About the Tasks That You Will Perform

This chapter shows how you can create topics and rules from filtered terms using the Text Topic node, and the Text Rule Builder node.
The Text Topic node enables you to explore the document collection by automatically associating terms and documents according to both discovered and user-defined topics. Topics are collections of terms that describe and characterize a main theme or idea. The goal in creating a list of topics is to establish combinations of words that you are interested in analyzing. The ability to combine individual terms into topics can improve your text mining analysis. Through combining, you can narrow the amount of text that is subject to analysis to specific groupings of words that you are interested in. For more information about the Text Topic node, see the SAS Text Miner Help.

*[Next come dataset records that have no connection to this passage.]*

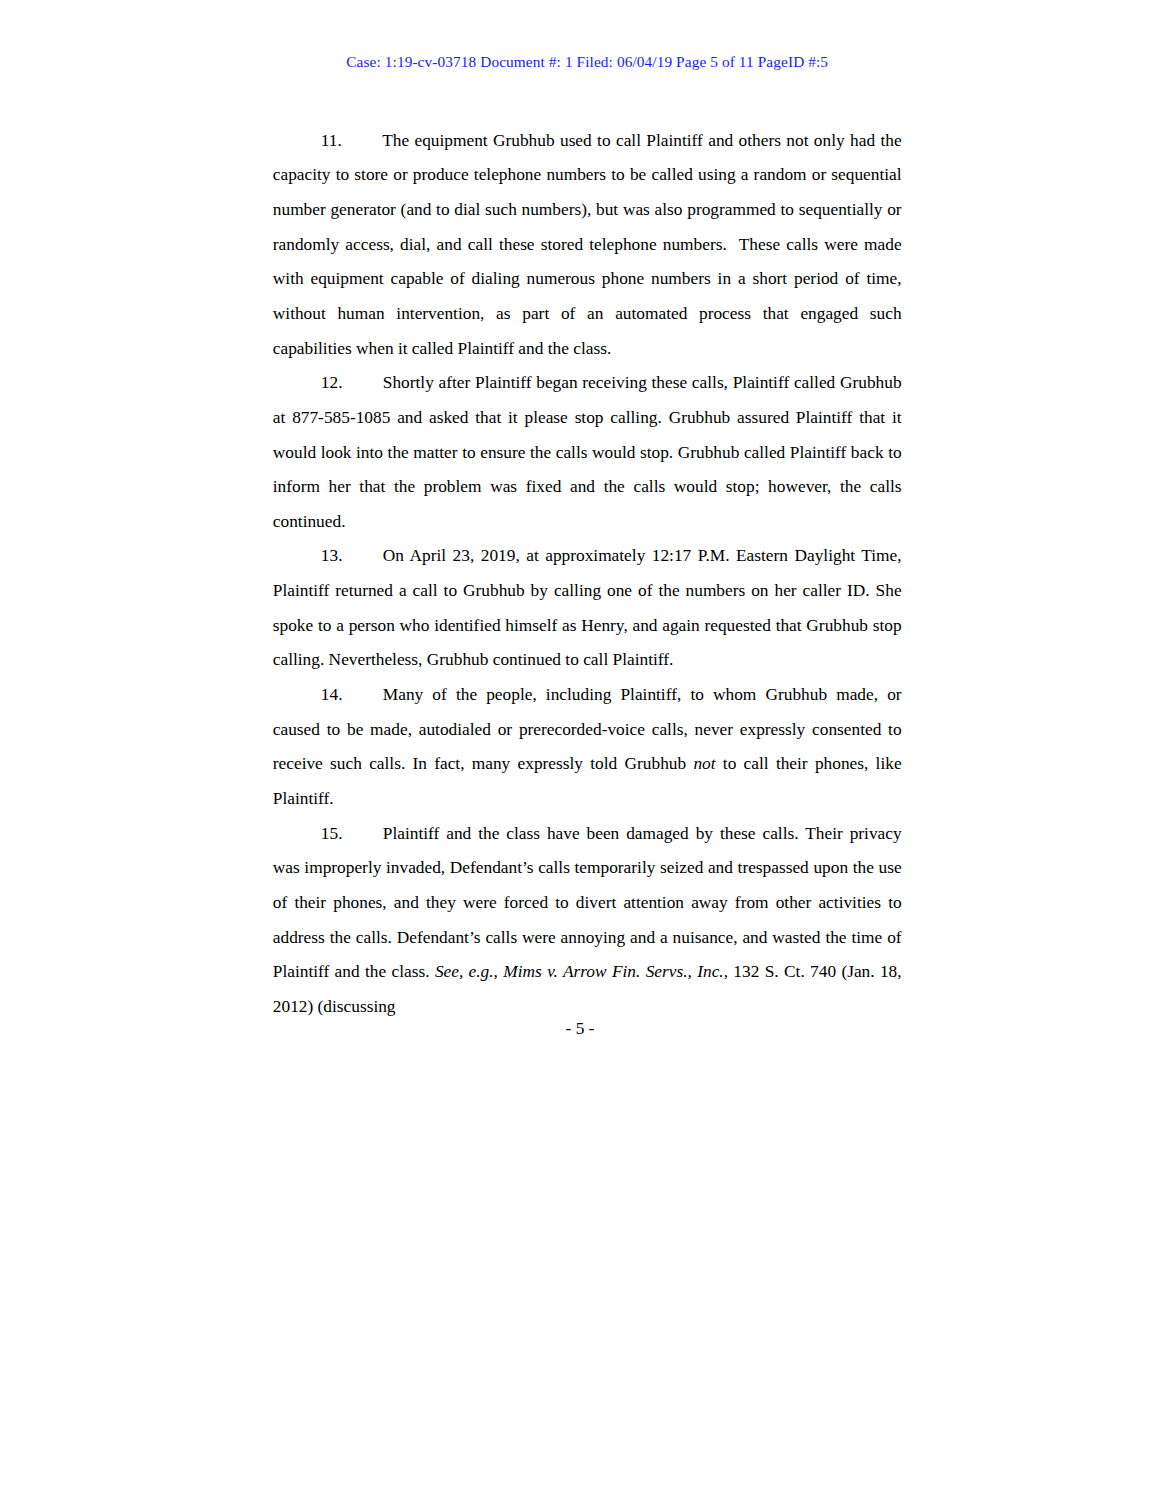Case: 1:19-cv-03718 Document #: 1 Filed: 06/04/19 Page 5 of 11 PageID #:5
11. The equipment Grubhub used to call Plaintiff and others not only had the capacity to store or produce telephone numbers to be called using a random or sequential number generator (and to dial such numbers), but was also programmed to sequentially or randomly access, dial, and call these stored telephone numbers. These calls were made with equipment capable of dialing numerous phone numbers in a short period of time, without human intervention, as part of an automated process that engaged such capabilities when it called Plaintiff and the class.
12. Shortly after Plaintiff began receiving these calls, Plaintiff called Grubhub at 877-585-1085 and asked that it please stop calling. Grubhub assured Plaintiff that it would look into the matter to ensure the calls would stop. Grubhub called Plaintiff back to inform her that the problem was fixed and the calls would stop; however, the calls continued.
13. On April 23, 2019, at approximately 12:17 P.M. Eastern Daylight Time, Plaintiff returned a call to Grubhub by calling one of the numbers on her caller ID. She spoke to a person who identified himself as Henry, and again requested that Grubhub stop calling. Nevertheless, Grubhub continued to call Plaintiff.
14. Many of the people, including Plaintiff, to whom Grubhub made, or caused to be made, autodialed or prerecorded-voice calls, never expressly consented to receive such calls. In fact, many expressly told Grubhub not to call their phones, like Plaintiff.
15. Plaintiff and the class have been damaged by these calls. Their privacy was improperly invaded, Defendant’s calls temporarily seized and trespassed upon the use of their phones, and they were forced to divert attention away from other activities to address the calls. Defendant’s calls were annoying and a nuisance, and wasted the time of Plaintiff and the class. See, e.g., Mims v. Arrow Fin. Servs., Inc., 132 S. Ct. 740 (Jan. 18, 2012) (discussing
- 5 -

The Text Rule Builder node generates an ordered set of rules from small subsets of terms that together are useful in describing and predicting a target variable. Each rule in the set is associated with a specific target category that consists of a conjunction that indicates the presence or absence of one or a small subset of terms (for example, “term1” AND “term2” AND (NOT “term3”)). A particular document matches this rule if and only if it contains at least one occurrence of term1 and of term2 but no occurrences of term3. This set of derived rules creates a model that is both descriptive and predictive. When categorizing a new document, it proceeds through the ordered set and chooses the target that is associated with the first rule that matches that document. The rules are provided in the syntax that can be used within SAS Content Categorization Studio, and can be deployed there. For more information about the Text Rule Builder node, see the SAS Text Miner help.